● DATA
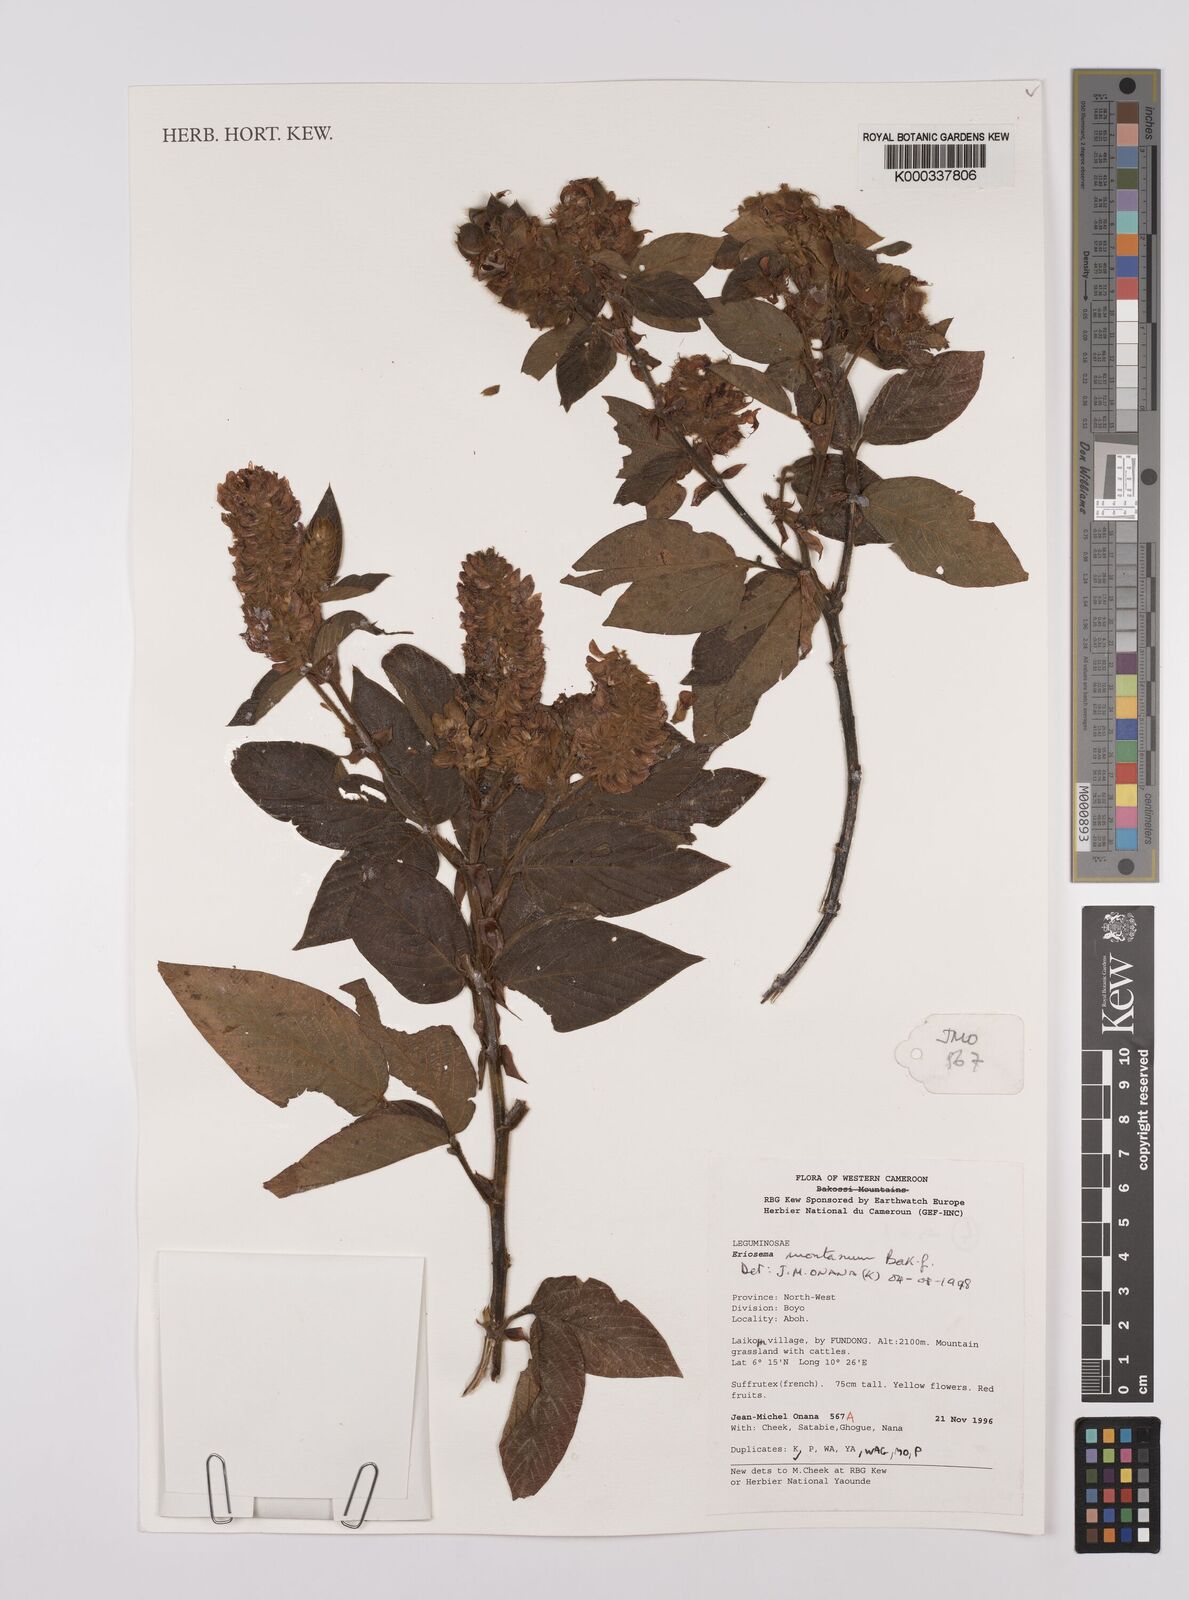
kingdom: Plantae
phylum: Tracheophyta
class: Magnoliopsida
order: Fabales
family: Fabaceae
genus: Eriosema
==
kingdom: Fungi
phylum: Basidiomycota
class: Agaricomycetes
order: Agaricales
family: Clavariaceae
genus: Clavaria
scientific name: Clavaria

● REQUEST
Copy out the lines word for word, starting at the line that contains "kingdom: Fungi" and ending at the line that contains "scientific name: Clavaria", with both of those lines included.

● TASK ANSWER
kingdom: Fungi
phylum: Basidiomycota
class: Agaricomycetes
order: Agaricales
family: Clavariaceae
genus: Clavaria
scientific name: Clavaria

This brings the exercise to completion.